Mark Twain's explanation that "a mine is just a hole in the ground with a liar standing next to it" is a quote so brilliant and so often repeated that it's a shame he may never have said it.
Its enduring popularity extends even to mining executives chatting at an investment conference, where a CEO once got my whole table laughing with it. So even insiders realize that their industry has occasional credibility problems.
It also may help explain why mining regulators require a pot of money be set aside in advance, what's called "financial assurance," for any cleanup of environmental problems after the mine closes.
Late last week, the voluminous environmental impact report for the first project in what could be a major expansion of mining in Minnesota, PolyMet Mining's proposed copper-nickel mining operation near Hoyt Lakes, was released, but without much that was meaningful about financial assurance.
It's baffling that over a decade into the project's evolution, the public still knows next to nothing about the financial assurance provision. It's hardly trivial, given that the proposed mining and processing operation could require the treatment of water for more than 500 years.

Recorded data

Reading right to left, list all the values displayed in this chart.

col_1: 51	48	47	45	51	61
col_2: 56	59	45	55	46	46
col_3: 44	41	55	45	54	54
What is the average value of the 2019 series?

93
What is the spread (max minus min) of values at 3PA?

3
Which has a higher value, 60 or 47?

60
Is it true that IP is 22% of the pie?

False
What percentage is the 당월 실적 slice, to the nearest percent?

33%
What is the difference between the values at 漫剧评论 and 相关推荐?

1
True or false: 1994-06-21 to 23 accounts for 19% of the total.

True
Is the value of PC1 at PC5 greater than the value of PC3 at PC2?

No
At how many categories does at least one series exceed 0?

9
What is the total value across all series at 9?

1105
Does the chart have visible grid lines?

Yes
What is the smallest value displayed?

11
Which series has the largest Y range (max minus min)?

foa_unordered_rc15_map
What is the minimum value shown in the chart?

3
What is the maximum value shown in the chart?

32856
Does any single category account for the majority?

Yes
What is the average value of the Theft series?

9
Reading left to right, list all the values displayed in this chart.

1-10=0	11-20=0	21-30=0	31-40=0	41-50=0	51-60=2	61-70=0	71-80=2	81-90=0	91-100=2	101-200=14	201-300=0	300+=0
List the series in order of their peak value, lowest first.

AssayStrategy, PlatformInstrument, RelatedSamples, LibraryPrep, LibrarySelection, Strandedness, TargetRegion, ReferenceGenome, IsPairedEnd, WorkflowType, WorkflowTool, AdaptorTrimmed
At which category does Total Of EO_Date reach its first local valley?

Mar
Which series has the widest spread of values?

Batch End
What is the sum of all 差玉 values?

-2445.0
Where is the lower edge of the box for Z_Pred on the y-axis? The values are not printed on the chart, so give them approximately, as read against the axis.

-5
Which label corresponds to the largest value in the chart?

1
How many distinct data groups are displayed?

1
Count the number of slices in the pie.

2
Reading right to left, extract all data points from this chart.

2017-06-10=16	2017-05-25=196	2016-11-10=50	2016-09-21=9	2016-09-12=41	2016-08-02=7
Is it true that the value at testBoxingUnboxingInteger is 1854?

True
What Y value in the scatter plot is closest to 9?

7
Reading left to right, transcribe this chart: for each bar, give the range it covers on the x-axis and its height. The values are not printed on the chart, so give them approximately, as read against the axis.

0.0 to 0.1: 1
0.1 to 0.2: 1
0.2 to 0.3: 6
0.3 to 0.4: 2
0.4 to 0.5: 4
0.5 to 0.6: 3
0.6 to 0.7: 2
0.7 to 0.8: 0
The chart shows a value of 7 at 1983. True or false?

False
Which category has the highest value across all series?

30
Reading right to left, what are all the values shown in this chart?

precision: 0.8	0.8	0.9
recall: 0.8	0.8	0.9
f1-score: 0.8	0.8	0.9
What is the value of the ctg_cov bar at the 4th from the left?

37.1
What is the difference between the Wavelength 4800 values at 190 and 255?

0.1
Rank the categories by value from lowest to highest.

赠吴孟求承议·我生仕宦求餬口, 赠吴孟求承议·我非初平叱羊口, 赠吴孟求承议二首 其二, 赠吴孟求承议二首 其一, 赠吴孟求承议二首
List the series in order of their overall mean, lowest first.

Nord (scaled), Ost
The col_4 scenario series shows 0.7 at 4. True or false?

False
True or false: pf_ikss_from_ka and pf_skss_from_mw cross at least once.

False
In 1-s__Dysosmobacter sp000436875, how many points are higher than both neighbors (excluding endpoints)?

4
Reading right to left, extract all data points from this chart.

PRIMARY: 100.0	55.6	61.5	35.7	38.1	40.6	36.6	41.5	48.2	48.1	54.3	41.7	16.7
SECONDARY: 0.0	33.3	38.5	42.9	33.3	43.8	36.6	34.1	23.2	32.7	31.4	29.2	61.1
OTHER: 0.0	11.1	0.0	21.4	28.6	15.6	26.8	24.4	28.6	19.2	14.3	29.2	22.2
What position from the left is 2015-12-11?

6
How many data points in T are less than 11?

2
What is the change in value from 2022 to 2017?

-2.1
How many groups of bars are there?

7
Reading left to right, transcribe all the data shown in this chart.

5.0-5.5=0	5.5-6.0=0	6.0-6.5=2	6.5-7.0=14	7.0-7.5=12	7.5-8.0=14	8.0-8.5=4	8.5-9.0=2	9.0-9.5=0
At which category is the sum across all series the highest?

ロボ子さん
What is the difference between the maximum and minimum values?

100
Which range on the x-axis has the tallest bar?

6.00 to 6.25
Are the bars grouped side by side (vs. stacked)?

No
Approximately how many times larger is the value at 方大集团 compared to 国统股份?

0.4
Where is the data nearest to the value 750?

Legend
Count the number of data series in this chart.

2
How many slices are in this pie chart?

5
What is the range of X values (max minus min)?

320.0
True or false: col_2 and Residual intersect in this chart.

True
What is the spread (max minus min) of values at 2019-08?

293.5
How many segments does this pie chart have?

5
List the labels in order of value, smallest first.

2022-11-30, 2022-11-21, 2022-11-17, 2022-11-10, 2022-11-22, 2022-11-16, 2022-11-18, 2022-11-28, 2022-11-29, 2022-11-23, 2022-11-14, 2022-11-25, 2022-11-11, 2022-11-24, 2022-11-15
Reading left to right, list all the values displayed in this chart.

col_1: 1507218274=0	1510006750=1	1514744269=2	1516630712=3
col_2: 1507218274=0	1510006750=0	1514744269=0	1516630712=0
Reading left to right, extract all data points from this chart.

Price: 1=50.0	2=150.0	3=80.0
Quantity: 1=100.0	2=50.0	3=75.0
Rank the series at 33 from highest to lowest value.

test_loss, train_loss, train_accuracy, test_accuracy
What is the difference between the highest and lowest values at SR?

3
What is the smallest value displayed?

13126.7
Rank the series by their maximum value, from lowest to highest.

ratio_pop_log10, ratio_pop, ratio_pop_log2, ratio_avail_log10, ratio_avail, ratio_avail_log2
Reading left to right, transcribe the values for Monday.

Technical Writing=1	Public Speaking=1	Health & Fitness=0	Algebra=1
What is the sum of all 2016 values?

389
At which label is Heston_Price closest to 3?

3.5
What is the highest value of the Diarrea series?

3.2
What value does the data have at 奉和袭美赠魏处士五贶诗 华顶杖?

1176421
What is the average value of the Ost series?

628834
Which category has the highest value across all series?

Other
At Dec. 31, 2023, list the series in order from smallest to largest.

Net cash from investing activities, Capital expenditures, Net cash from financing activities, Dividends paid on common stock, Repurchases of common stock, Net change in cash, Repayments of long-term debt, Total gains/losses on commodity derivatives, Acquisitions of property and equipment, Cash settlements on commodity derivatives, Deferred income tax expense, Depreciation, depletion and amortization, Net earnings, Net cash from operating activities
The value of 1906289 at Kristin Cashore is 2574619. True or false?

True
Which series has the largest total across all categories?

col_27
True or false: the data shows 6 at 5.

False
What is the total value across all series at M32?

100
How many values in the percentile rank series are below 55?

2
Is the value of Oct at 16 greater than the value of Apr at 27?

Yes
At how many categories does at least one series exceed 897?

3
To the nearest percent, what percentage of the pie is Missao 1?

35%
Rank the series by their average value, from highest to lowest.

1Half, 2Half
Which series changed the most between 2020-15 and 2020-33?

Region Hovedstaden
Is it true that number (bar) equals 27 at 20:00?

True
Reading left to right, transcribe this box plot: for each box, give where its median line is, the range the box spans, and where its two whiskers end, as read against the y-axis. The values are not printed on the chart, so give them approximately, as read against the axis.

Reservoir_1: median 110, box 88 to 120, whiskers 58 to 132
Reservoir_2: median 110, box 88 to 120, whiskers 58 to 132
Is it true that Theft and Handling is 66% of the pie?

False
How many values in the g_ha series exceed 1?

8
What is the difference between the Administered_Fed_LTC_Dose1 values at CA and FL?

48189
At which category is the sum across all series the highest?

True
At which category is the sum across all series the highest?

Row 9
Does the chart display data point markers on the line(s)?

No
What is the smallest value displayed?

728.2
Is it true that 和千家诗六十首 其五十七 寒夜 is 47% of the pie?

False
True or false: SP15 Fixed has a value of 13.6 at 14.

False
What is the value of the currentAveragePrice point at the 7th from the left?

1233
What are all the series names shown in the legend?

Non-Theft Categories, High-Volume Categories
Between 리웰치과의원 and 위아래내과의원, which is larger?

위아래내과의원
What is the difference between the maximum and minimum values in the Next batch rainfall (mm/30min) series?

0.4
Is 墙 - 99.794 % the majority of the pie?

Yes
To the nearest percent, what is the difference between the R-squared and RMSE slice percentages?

WORK REQUEST:
Pick up the commentary on PolyMet's proposed copper-nickel mine and its financial assurance after its final sentence, and carry it forward. The entries have no connection to the commentary on mining and financial assurance.

THE ANSWER:
The idea behind requiring financial assurance to make sure there's money to contain and clean up polluted sites is really pretty simple. A mine is operated by a corporation that could go bankrupt, or fold up like a circus and leave town once the money has all been made and the mine is played out.
In either case, it would be leaving behind a mess.
So regulators, who otherwise would have to step in with the taxpayers' money to close down a polluting mine site or let it keep bleeding, have insisted that the mine operator set aside money for reclamation of the mine once operations cease. If not exactly putting the land back the way it was before mining, the reclamation process at least cleans up the site and stabilizes it.
PolyMet's NorthMet project is planned to consist of a mining site where the rock is dug up as well as a processing facility just down the road that's a refurbished taconite processing plant. Reclaiming those sites once mining ceases would be a big expense all by itself, but in the case of PolyMet there is a second financial assurance challenge related to clean water.
Mining for copper and nickel typically requires monitoring and cleaning of water. The draft environmental report said there could be a need to monitor and treat the water for a minimum of 200 years at the site where PolyMet plans to be digging and a minimum of 500 years at the nearby processing plant site.
At the risk of stating the obvious, 500 years is a very long time. It was 500 years ago when the Italian diplomat Niccolò Machiavelli sat down and wrote a little how-to book for political leaders called "The Prince."
The task of providing financial assurance begins with estimating what it will cost to shut down operations, contain the waste, monitor the water quality and treat the water that becomes polluted. With that cost estimate in hand, the mine operator then arranges for enough money to be available, such as through a trust account, to pay for all the costs more or less forever.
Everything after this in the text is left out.